Andrew Perrin

Personal information
- Full name: Andrew Barry Perrin
- Born: 23 June 1990 (age 36)
- Batting: Right-handed
- Bowling: Right-arm fast-medium
- Role: Bowler

Domestic team information
- 2016/17: Tasmania

Career statistics
| Competition | First-class |
| Matches | 3 |
| Runs scored | 6 |
| Batting average | 2.00 |
| 100s/50s | 0/0 |
| Top score | 2* |
| Balls bowled | 186 |
| Wickets | 10 |
| Bowling average | 23.70 |
| 5 wickets in innings | 0 |
| 10 wickets in match | 0 |
| Best bowling | 3/84 |
| Catches/stumpings | 1/– |
- Source: Cricinfo, 4 February 2017

= Andrew Perrin =

Australian cricketer (born 1990)

Andrew Perrin (born 23 June 1990) is an Australian cricketer.

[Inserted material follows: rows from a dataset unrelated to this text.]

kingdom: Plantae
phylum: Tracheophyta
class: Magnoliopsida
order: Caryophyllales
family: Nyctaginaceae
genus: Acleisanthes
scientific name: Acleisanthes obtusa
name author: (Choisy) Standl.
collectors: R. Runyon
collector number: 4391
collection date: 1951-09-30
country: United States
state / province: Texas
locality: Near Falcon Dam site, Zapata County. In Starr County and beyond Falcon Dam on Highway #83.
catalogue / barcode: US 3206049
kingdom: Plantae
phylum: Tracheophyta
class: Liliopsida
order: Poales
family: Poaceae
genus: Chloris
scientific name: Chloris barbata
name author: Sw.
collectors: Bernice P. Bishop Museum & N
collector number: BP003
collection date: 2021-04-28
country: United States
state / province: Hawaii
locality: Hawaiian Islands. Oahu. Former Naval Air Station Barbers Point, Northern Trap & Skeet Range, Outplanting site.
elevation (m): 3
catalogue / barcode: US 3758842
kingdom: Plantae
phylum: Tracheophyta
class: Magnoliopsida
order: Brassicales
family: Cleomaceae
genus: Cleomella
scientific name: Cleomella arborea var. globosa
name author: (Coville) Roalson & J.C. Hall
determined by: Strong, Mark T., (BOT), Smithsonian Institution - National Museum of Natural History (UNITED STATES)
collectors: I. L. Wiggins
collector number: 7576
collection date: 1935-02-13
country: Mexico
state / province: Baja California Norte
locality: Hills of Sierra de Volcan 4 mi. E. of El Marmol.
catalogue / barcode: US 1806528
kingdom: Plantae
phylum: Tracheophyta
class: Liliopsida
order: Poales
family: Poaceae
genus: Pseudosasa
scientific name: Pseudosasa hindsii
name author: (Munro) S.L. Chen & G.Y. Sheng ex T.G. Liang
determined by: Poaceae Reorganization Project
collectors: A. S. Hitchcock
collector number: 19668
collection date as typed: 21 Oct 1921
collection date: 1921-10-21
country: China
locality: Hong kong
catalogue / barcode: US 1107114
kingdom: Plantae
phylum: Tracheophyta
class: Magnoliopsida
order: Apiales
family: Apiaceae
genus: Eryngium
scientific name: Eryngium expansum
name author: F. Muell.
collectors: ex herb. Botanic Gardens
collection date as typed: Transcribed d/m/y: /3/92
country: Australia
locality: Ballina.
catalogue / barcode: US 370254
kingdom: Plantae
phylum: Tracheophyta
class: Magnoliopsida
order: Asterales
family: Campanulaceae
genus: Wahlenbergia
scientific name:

Perrin moved to Tasmania from Victoria in 2016 in order to increase his chances of playing interstate cricket. He made his first-class debut for Tasmania in the 2016–17 Sheffield Shield season on 1 February 2017. After three first class matches, Perrin represented the Tasmanian U23 side in the four-day Futures League for the remainder of the 2017–18 season. In February 2020, Perrin represented the Victorian Second XI in a four-day match against the Australian Capital Territory in the Cricket Australia Second XI competition.